A push to amend the state Constitution to keep a Ten Commandments monument at the State Capitol could also boost efforts to expand school choice vouchers and education savings accounts in Oklahoma.
The future of vouchers and education savings accounts in the state has been murky since an Oklahoma County District Court judge ruled that the Lindsey Nicole Henry Scholarship violates the state Constitution by diverting public money to private religious institutions.
The scholarships allow parents of special education students to use money for public schools to pay for the cost of sending their child to a private school. The court ruling, made last August, has been appealed to the state Supreme Court.

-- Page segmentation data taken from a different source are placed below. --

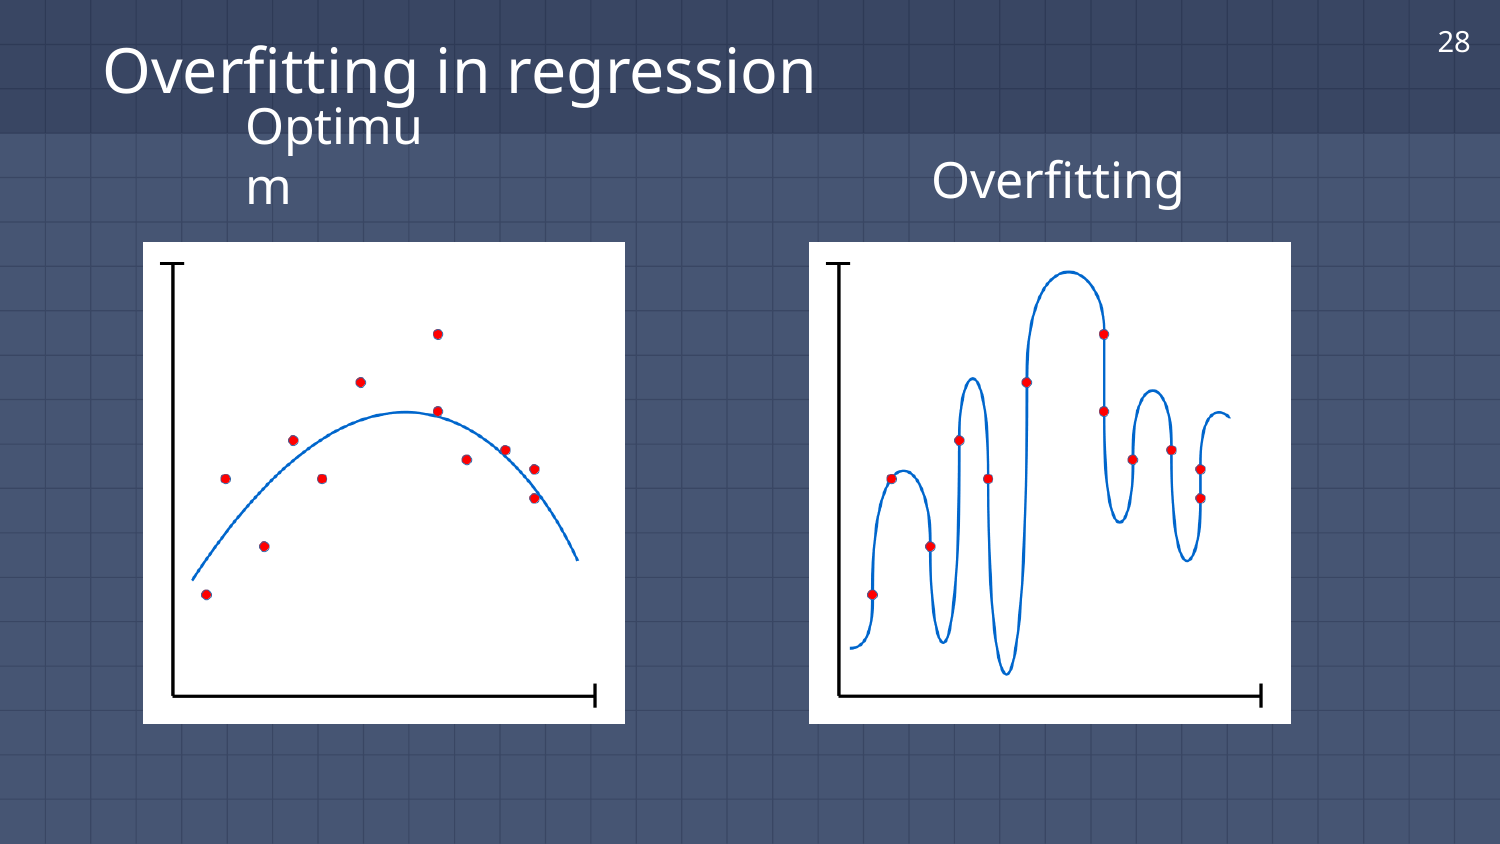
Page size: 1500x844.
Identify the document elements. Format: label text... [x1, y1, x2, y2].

title Overfitting [916, 126, 1285, 224]
title Overfitting in regression [87, 3, 1308, 122]
slide_number 28 [1408, 0, 1500, 88]
title Optimum [230, 133, 465, 230]
picture [142, 241, 625, 724]
picture [809, 241, 1291, 724]
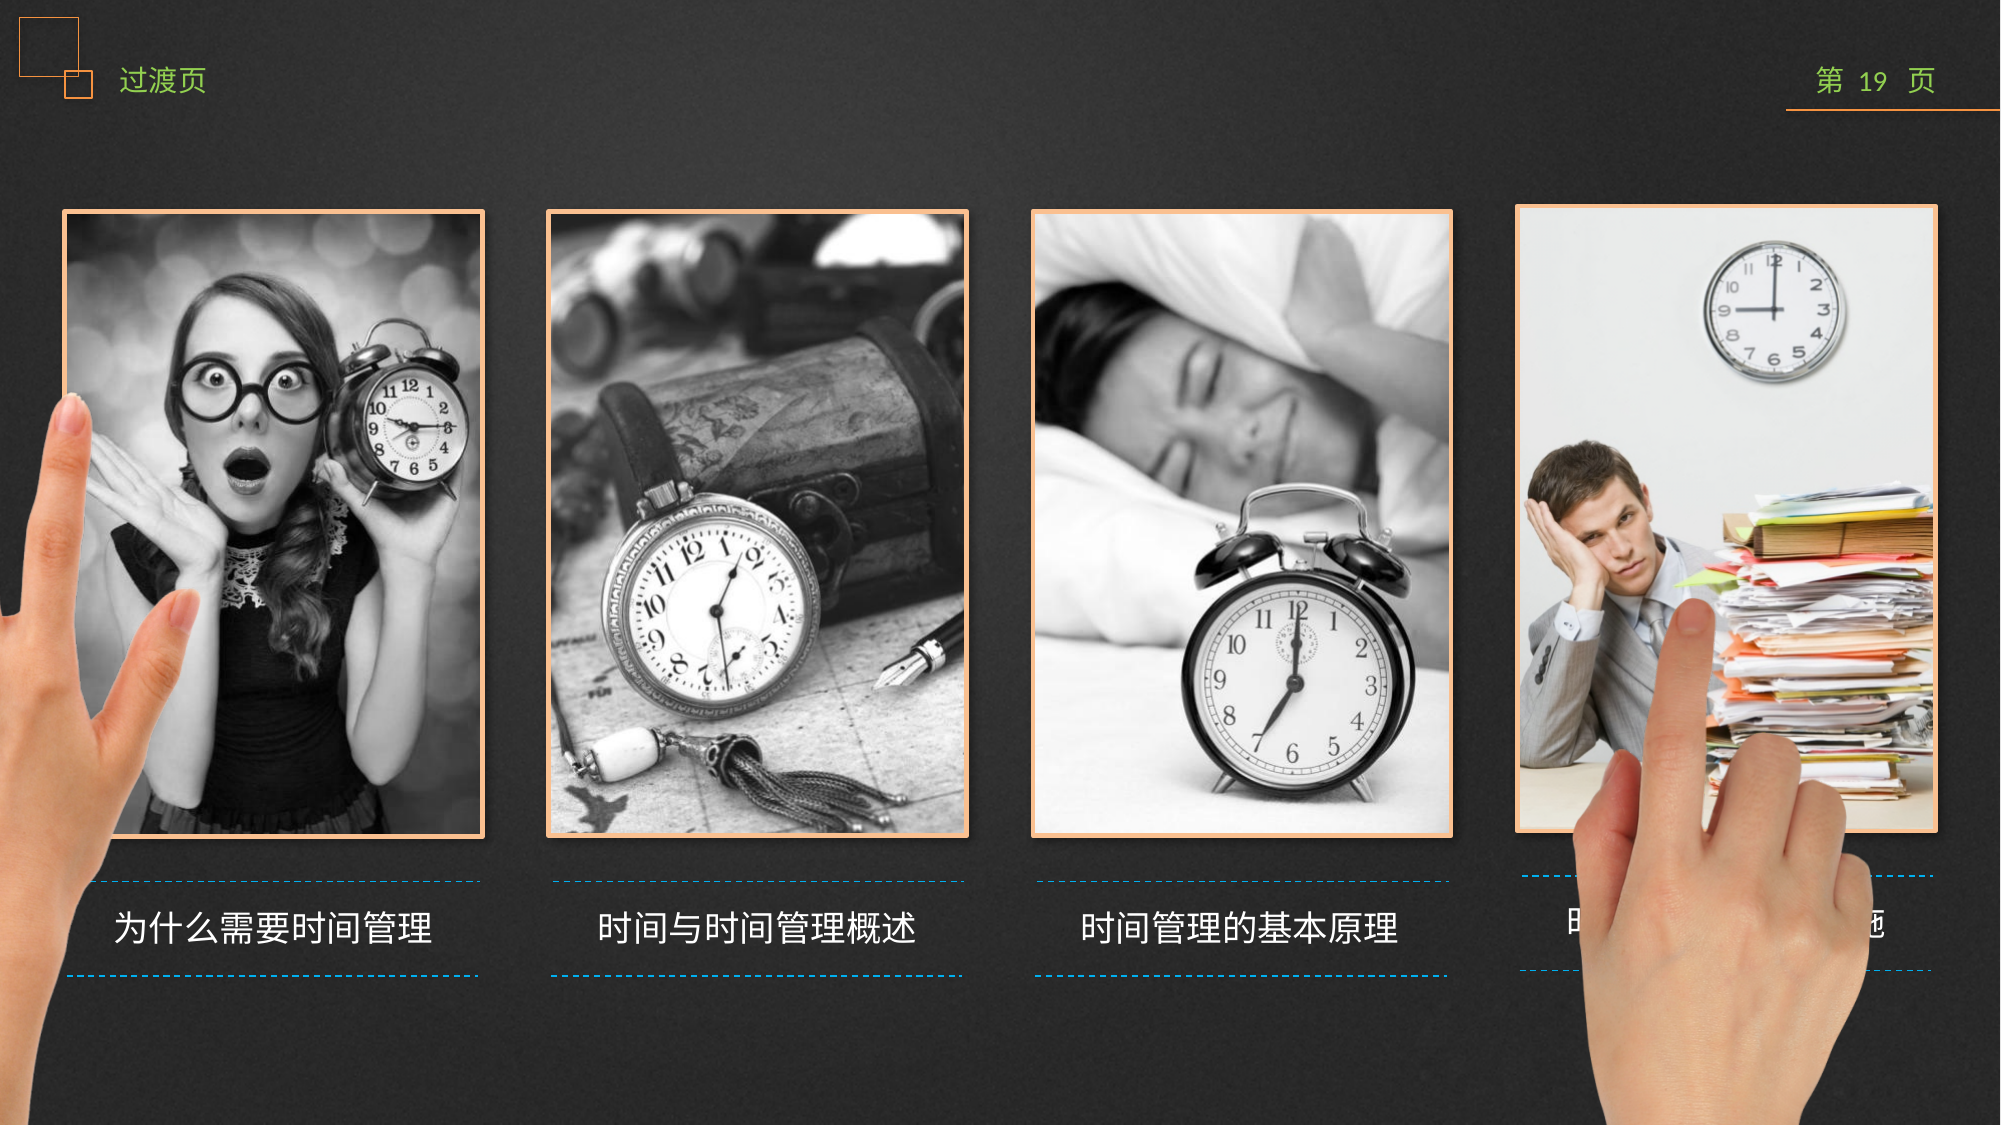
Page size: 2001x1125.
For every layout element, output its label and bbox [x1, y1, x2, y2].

picture [0, 0, 2001, 1125]
text_box [550, 213, 965, 977]
text_box [1030, 213, 1449, 976]
text_box [1519, 208, 1933, 971]
text_box [66, 213, 480, 976]
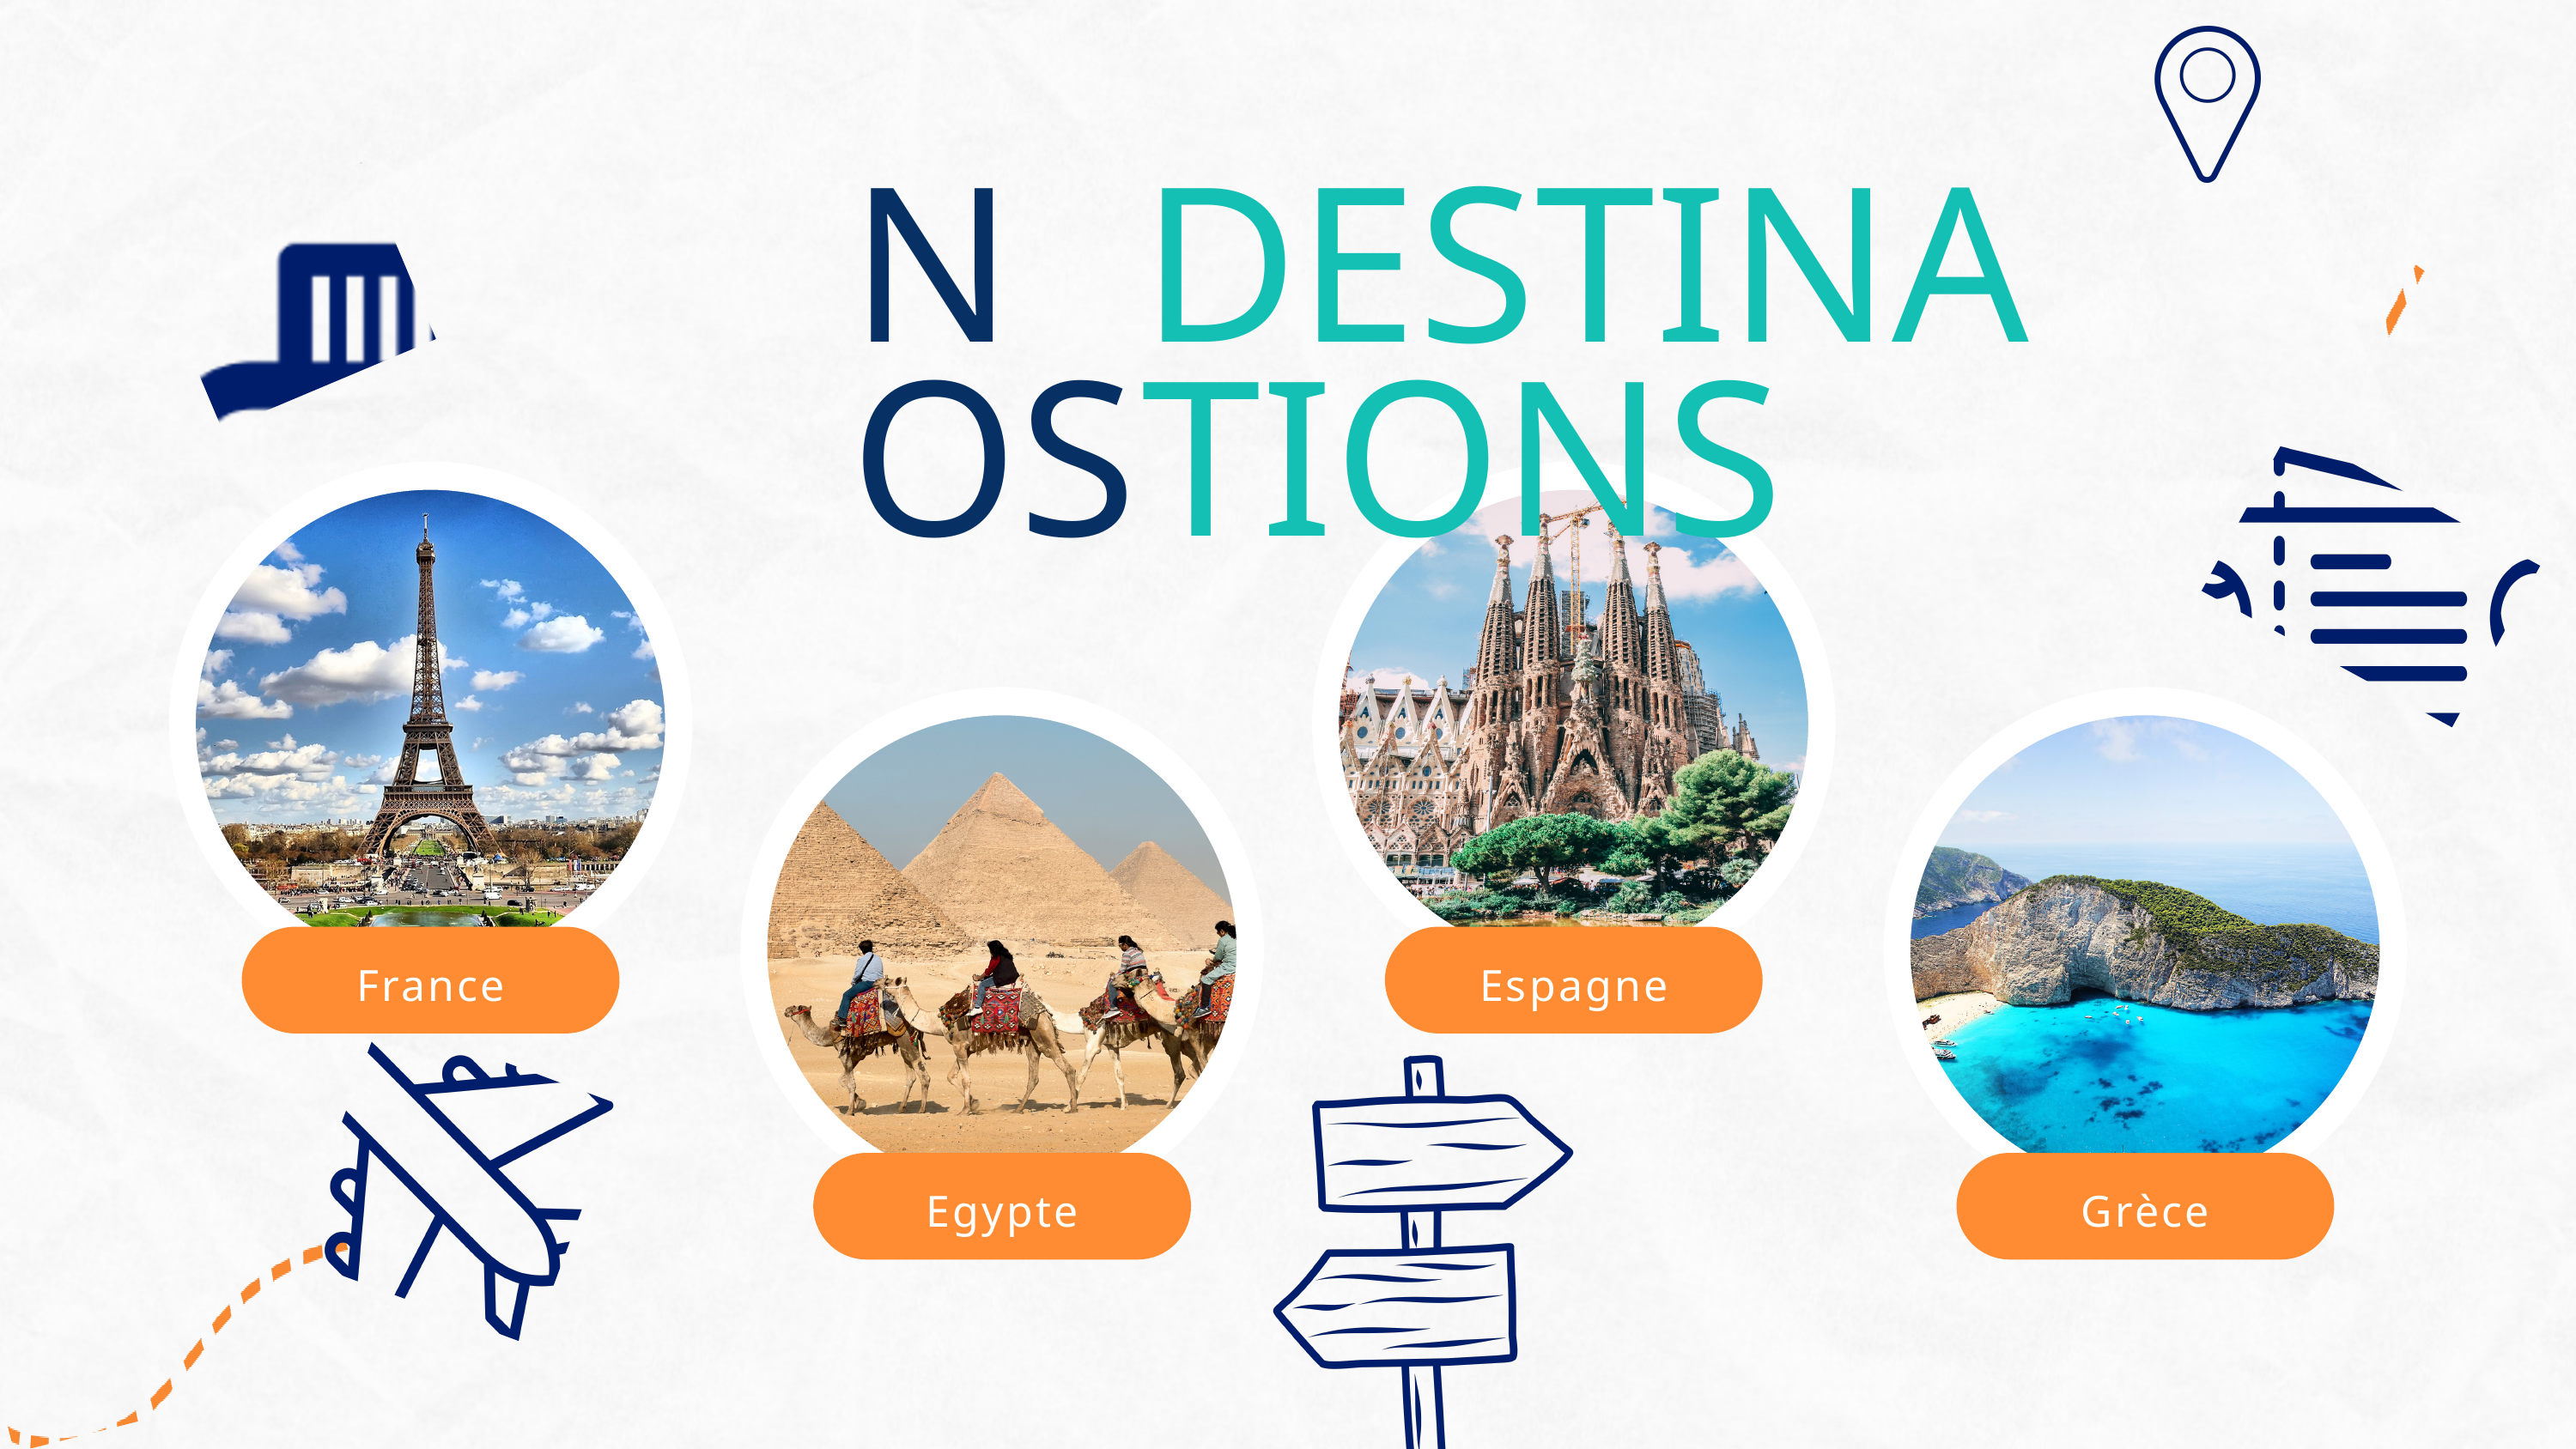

A decision upholding the lower court could make any future push to approve school choice vouchers and education savings accounts difficult.
Such a decision, however, might be rendered moot if the state overturns the section of the state constitution, known as a Blaine Amendment, that prohibits public money or property from being used for religious purposes.
The Blaine Amendment refers to a post-Civil War amendment proposed to the U.S. Constitution that would have prohibited public money from going to sectarian schools. The amendment failed at the federal level, but more than 35 states added it to their own constitutions. Critics of the amendments point out that the original motive was concern among Protestants that public funding would go to Catholic schools, which had grown as more Catholics entered the country.
Rep. J.P. Jordan, R-Yukon, has filed a resolution calling for a public vote to repeal that section of the Oklahoma Constitution, which the state Supreme Court cited in ordering that the Ten Commandments monument be removed from the Capitol grounds.